Social network site for professionals LinkedIn is going gangbusters, recently posting a 33 per cent jump in revenue in its second quarter, exceeding expectations. It is becoming a formidable tool for workers to source news relevant to their professions as well as seek potential job opportunities. We’re interested to hear how LinkedIn has helped you in your professional life.
Linkedin website picture from Shutterstock
From its overall results, the company reported a 22 per cent increase in revenue from its premium subscription and how has over 380 million members, 30 million more than its first quarter this year.
With so many people jumping on board the professional social networking website, we want to find out just how effective it has been in helping your career.
Have you scored a new job thanks to your LinkedIn profile? If so let us know about your experience in the comments. We’d also like to find out if LinkedIn is better for certain industry verticals.
Comments
8 responses to “Has LinkedIn Helped You Further Your Career?”
I’d have to say yes, or more importantly helped my role remain relevant. One of the first things that happens when my peers ask me for assistance, is usually due to them looking me up on LinkedIn. Be it for my experience or connection to others they want an introduction to.
A few work colleagues regularly publish articles on LinkedIn to both enhance their own profile and stay engaged in industry changes through conversation.
I also find a lot of business’s are moving away from posting to facebook and post on LinkedIn, as it tend to attract people that are looking to engage with industry rather than it getting lost in Facebook feeds.
May I ask what industry you’re in?
I work behind the scenes (business development) in adult training and education.

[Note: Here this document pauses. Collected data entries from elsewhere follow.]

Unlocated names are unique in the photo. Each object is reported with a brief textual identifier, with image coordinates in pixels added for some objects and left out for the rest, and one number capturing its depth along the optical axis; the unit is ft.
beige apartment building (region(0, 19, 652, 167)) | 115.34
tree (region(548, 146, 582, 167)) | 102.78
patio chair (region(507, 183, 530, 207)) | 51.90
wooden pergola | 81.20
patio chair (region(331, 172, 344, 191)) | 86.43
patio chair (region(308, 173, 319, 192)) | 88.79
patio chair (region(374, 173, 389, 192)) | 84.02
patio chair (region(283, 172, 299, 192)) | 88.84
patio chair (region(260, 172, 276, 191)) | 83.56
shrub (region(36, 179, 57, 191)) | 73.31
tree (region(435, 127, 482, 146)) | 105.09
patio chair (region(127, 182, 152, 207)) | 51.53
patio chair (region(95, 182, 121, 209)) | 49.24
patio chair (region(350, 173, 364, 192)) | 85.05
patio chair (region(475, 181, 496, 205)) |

Yes LinkedIn is excellent, my job is specialised and appropriate job listings landed me my best professional position yet. The right recruiters send me job invites. Seek can’t provides this level of service
I do know a lot of workers get approached by recruiters on LinkedIn. Makes me wonder whether companies who are looking for new talent can get rid of recruiters all together and hit up people directly.
It’s a trade-off. You can delegate someone to hunt on linkedin when you need to, but the amount of time you put in to get one new employee might not be a good trade. It becomes a more viable option as company size scales up. Linkedin is a great way of finding staff incidentally though – as soon as somebody gets wind of their office closing or a contract ending, they start hitting up all their contacts to see what the industry is like. We’ve got a few people at the office who made contact that way.
Disclaimer: I work for an employment company which heavily encourages linkedin use on work time. We still use recruiters when we need to.
Mostly yes. Having spent nearly two years out of the ‘mainstream’ corporate world, yet paying the additional fees for a professional account has had mixed results. I was recently ‘pinged’ on LinkedIn from a boss from about 10 years ago, and that has led to a major, major new opportunity. It wasn’t the paid subscription that resulted in the outcome, it was just being on LinkedIn and having those connections. It’s a reasonably valuable tool from the networking perspective, but I still thnk of it as the ‘Corporate Facebook’
Not directly. It has however allowed me to look up the resumes of recruiters and HR people to figure out if I’m wasting my time talking to them – due to their total career being 5% as long as mine and yet they’ve not held any of their 8 positions down for more than 5 months.